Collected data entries
•••••

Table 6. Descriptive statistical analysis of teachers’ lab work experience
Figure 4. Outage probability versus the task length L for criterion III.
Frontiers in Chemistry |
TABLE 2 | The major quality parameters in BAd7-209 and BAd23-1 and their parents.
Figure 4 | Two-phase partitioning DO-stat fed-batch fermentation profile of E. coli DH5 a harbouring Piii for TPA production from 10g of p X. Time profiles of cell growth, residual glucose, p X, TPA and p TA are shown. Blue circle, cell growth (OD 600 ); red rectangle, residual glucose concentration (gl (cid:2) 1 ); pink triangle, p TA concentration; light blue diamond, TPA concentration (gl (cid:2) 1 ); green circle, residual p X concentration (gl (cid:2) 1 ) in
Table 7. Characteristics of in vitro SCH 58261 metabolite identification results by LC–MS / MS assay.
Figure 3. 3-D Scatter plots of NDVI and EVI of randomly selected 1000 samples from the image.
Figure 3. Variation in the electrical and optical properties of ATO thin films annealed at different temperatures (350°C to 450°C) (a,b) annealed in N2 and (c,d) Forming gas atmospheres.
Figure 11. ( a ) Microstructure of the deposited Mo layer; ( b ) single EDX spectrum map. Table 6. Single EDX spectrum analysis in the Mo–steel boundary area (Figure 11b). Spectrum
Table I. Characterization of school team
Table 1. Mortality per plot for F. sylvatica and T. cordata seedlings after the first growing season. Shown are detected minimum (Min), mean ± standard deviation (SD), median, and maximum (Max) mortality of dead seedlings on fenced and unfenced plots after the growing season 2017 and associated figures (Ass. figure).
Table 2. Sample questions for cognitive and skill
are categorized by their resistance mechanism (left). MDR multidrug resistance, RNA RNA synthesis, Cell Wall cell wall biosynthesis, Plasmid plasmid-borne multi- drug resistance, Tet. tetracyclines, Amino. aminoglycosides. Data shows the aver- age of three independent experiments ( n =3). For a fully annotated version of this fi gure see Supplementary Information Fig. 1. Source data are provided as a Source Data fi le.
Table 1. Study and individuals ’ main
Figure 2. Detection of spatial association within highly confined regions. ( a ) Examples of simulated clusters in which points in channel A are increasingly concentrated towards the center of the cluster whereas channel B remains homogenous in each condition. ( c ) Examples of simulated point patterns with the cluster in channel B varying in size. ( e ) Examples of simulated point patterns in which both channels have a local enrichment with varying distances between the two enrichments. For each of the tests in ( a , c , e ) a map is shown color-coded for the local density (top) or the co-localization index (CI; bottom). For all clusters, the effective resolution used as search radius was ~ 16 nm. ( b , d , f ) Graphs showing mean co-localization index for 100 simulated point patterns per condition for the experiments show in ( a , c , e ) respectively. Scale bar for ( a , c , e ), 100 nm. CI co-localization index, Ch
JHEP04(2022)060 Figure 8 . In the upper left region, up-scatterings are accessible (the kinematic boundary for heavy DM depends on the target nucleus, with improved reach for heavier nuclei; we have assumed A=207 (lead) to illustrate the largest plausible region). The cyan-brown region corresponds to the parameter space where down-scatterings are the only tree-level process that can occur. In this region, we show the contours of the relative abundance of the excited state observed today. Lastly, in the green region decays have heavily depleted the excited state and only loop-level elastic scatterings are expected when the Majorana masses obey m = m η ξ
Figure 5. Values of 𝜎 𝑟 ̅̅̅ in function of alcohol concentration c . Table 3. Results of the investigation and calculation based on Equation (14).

•••••

Only the lines from the first line of the records through the one containing "TABLE 2 | The" should be reproduced, exactly, with both of them included.

Table 6. Descriptive statistical analysis of teachers’ lab work experience
Figure 4. Outage probability versus the task length L for criterion III.
Frontiers in Chemistry |
TABLE 2 | The major quality parameters in BAd7-209 and BAd23-1 and their parents.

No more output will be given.